Nearly three years after international sanctions put a moratorium on oil trade between South Africa and Iran, Africa’s most advanced economy plans to reinstate its energy relation with Iran.

Tina Joemat-Pettersson, the energy minister, said, this weekend, that South Africa was looking at cooperating with Iran concerning crude oil, LNG, LPG, gas and petrochemicals. She was visiting Tehran at the weekend.

Joemat-Pettersson added that South African companies could inject money in many parts of Iran’s oil sector.
Mohsen Ghamsari, director of international affairs at the National Iranian Oil Company (NIOC), was quoted as saying South Africa was poised to import crude oil and other energy products from Iran.

In May 2012, South Africa acquired about 68.000 barrels a day of Iran’s crude.
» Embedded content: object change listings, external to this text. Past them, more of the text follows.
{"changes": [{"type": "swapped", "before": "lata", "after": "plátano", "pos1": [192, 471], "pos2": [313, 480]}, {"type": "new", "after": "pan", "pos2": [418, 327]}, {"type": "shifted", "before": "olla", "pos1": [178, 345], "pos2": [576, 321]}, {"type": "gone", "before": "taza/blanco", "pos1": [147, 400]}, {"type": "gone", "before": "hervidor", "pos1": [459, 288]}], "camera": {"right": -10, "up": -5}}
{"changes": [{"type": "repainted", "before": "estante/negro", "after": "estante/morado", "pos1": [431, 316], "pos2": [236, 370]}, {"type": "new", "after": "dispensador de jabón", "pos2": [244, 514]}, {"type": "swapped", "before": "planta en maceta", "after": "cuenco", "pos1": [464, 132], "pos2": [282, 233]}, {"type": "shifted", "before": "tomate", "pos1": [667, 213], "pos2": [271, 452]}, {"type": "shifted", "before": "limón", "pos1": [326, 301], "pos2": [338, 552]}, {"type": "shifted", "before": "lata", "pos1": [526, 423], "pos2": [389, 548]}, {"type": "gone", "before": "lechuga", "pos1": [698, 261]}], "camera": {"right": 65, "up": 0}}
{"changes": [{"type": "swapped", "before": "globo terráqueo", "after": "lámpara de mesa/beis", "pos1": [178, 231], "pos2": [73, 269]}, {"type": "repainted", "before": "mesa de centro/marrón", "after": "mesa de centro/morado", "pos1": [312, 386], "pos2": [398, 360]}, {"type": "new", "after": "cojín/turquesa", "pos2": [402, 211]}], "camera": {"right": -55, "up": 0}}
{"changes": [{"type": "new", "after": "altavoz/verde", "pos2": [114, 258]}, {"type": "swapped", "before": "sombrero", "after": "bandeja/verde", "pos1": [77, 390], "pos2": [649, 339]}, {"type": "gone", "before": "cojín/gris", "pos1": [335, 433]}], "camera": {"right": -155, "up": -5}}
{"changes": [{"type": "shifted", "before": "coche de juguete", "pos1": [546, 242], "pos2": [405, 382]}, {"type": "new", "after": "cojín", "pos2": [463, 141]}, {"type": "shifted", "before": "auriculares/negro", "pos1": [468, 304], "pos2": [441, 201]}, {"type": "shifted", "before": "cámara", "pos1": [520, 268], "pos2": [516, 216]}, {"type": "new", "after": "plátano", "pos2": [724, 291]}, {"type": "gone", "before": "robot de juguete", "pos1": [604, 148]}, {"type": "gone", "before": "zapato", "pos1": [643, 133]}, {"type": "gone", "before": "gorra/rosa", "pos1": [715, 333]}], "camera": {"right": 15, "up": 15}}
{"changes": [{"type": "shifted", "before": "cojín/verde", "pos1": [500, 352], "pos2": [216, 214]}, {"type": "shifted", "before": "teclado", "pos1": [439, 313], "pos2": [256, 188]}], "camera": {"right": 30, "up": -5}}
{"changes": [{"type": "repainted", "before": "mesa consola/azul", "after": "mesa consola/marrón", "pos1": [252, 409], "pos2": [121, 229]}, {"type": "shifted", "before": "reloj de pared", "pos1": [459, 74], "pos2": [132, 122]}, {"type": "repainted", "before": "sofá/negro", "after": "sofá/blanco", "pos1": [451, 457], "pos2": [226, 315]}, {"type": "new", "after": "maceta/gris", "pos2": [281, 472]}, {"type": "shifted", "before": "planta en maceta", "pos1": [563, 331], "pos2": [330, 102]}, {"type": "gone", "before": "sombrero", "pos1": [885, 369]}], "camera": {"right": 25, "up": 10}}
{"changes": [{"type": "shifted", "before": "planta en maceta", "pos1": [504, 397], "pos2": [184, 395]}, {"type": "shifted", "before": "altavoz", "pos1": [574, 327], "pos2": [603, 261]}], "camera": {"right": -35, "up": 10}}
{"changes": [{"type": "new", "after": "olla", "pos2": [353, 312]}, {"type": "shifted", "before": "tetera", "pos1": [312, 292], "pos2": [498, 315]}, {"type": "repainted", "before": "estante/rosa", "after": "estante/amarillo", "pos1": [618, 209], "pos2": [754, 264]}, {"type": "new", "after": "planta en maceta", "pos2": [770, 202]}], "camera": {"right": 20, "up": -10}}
And in September last year, Africa’s second-largest crude consumer expressed interest in restarting imports from Iran, Reuters reported on Monday.

Iran’s exports of crude have slipped to about 1.1 million barrels a day, from a high of 2.5 million barrels a day in 2012 due to international sanctions, which made it tough for Iran to get buyers of its energy. Iran is currently in talks with world powers to cancel crippling economic sanctions against it. Iran could in turn introduce tough controls on its disputed nuclear programme.